Training doctors for a better world

  • “I’m indigenous to Nagaland, which borders North-East India and Burma, and moved to Melbourne with my family when I was six,” says Visopiano Sanyü.

    “The experiences of my village, my people and our life here in Australia have all had a profound impact on my sense of belonging as a global citizen, and shaped my ambition to effect change in the world as a global health practitioner.”

    Ms Sanyü has been studying medicine at the University of Melbourne since 2011, and has much in common with Leander Timothy, a Melbourne student whose passion for public and global health stems from his experience leading a nomadic lifestyle as a child and young adult. Leaving South Africa during the apartheid era, Mr Timothy moved with his family to Whangarei, New Zealand, where his family found support among the Maori community. Later they moved to Singapore, and finally, Mr Timothy found himself in Cambodia – where he was first compelled to “give back” to communities in need by working with local health organisations in under-resourced rural areas.

    Ms Sanyü and Mr Timothy are two of eight students who form the inaugural cohort of the dual Doctor of Medicine (MD) and Master of Public Health (MPH) offered by the Faculty of Medicine, Dentistry and Health Sciences. This program, the first of its kind in Australia, offers medical students the opportunity to undertake the Master of Public Health between the third and fourth years of their medical studies, providing them with the opportunity to be trained and engaged in public health prior to undertaking their advanced medical training.

    Rob Moodie, Professor of Public Health at the Melbourne School of Population and Global Health, says the intercalated program was established to equip medical students with a thorough grounding in public health and better prepare students to develop as globally-minded leaders.

    “This program is a response to a real and growing interest in public health among medical students and professionals,” says Professor Moodie.

    “Whether these students will continue to work clinically or whether they’ll shift to a career in public health, these students will finish their medical degrees with a greater understanding of national, state and local health systems – greater insights into how to work within these systems, and a greater understanding of how to contribute to these systems to solve public health problems, both in Australia and internationally.”

    “What I’m keen to see as a result of this program are health clinicians who understand the bigger picture.”

    Professor Moodie studied medicine at the Melbourne Medical School before going on to complete his Master of Public Health at Harvard University. His own capacity to see the bigger picture first emerged when he was a young doctor working in refugee camps treating children with preventable diseases.

     “Working in refugee camps was without doubt one of the most instructive parts of my medical training, learning that we should be talking more about what’s going on in the camps around diets, water and sanitation,” says Professor Moodie. 

    He has gone on to a career in public health advocacy and leadership spanning 35 years. In the early days of the HIV/AIDS epidemic he played a key role in the United Nations’ efforts to warn communities of the growing risk of the epidemic, and more recently, his focus has turned to non-communicable diseases caused by smoking, obesity and excessive alcohol consumption. He says his early medical training has played a critical role in preparing him to work effectively in communities across the globe.

    In its first intake, the MD/MPH program has been successful in attracting high calibre students who are committed to making a difference in public and global health. Thanks to the generosity of donors to the University of Melbourne, each student will undertake their MPH with the support of a full scholarship.

    Ms Sanyü’s commitment to social justice and global health has been realised through her involvement with REACH (Realising Education and Access in Collaborative Health), a student-driven health initiative that promotes social change.
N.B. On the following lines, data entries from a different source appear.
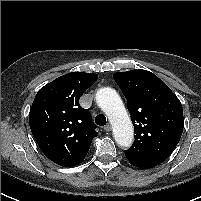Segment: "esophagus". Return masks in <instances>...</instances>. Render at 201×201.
Listing matches in <instances>:
<instances>
[{"label":"esophagus","mask_w":201,"mask_h":201,"mask_svg":"<svg viewBox=\"0 0 201 201\" xmlns=\"http://www.w3.org/2000/svg\"><path fill=\"white\" fill-rule=\"evenodd\" d=\"M104 130L106 132H110L111 131V125L110 124H107L106 126H104Z\"/></svg>","instance_id":"obj_1"}]
</instances>
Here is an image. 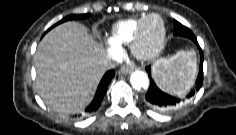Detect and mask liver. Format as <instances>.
<instances>
[{
  "label": "liver",
  "instance_id": "6515ba94",
  "mask_svg": "<svg viewBox=\"0 0 236 135\" xmlns=\"http://www.w3.org/2000/svg\"><path fill=\"white\" fill-rule=\"evenodd\" d=\"M107 58L83 25L75 21L58 25L44 36L34 56L39 96L56 112L81 111L106 72Z\"/></svg>",
  "mask_w": 236,
  "mask_h": 135
}]
</instances>
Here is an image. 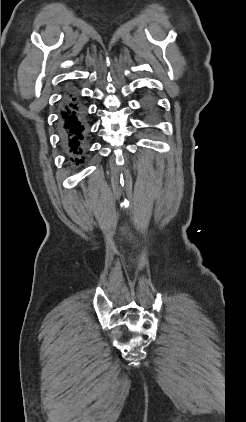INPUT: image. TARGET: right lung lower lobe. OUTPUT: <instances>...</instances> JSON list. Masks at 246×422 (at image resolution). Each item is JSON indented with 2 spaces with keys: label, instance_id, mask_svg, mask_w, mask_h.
<instances>
[{
  "label": "right lung lower lobe",
  "instance_id": "1",
  "mask_svg": "<svg viewBox=\"0 0 246 422\" xmlns=\"http://www.w3.org/2000/svg\"><path fill=\"white\" fill-rule=\"evenodd\" d=\"M61 141L69 153L70 160L83 162V149L87 138L86 117L79 98L69 92L65 96L59 119Z\"/></svg>",
  "mask_w": 246,
  "mask_h": 422
}]
</instances>
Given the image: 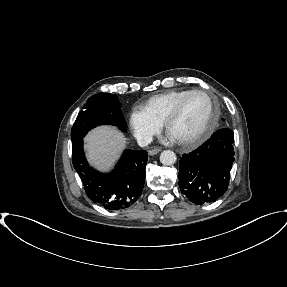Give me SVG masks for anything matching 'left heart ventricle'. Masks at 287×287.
<instances>
[{
  "label": "left heart ventricle",
  "mask_w": 287,
  "mask_h": 287,
  "mask_svg": "<svg viewBox=\"0 0 287 287\" xmlns=\"http://www.w3.org/2000/svg\"><path fill=\"white\" fill-rule=\"evenodd\" d=\"M211 104L201 94L191 96L183 105L178 117L169 125L167 135L181 141L202 132L209 120Z\"/></svg>",
  "instance_id": "obj_1"
}]
</instances>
Her work with REACH has seen the launch of Australia’s first student-run clinic, a multidisciplinary, after hours service which treats clients from refugee and migrant backgrounds in Melbourne’s northern and western suburbs.

    “Social justice and global health are huge passions of mine. That’s why I chose to study medicine – to work with communities around the world to improve their health through empowerment and sustainable development,” Ms Sanyü says.

    Mr Timothy is the founder of Ubuntu: a student health organisation focusing on improving the health of African communities, both in Australia and Africa. The organisation is currently working to develop an Africa-Australia clinical and reserch student exchange program.

    In his future work, Mr Timothy hopes to draw upon both his expertise in clinical medicine and his knowledge of global health.

    “In the domain of global health, I am particularly interested in health systems development. Whilst in Australia we have the privilege of access to a universal health service in the form of Medicare, in South Africa there is no comparable system,” Mr Timothy says. 

    “At some point, I hope to become involved in the development of a culturally appropriate health system similar to Medicare in South Africa, with a focus on preventative medicine.”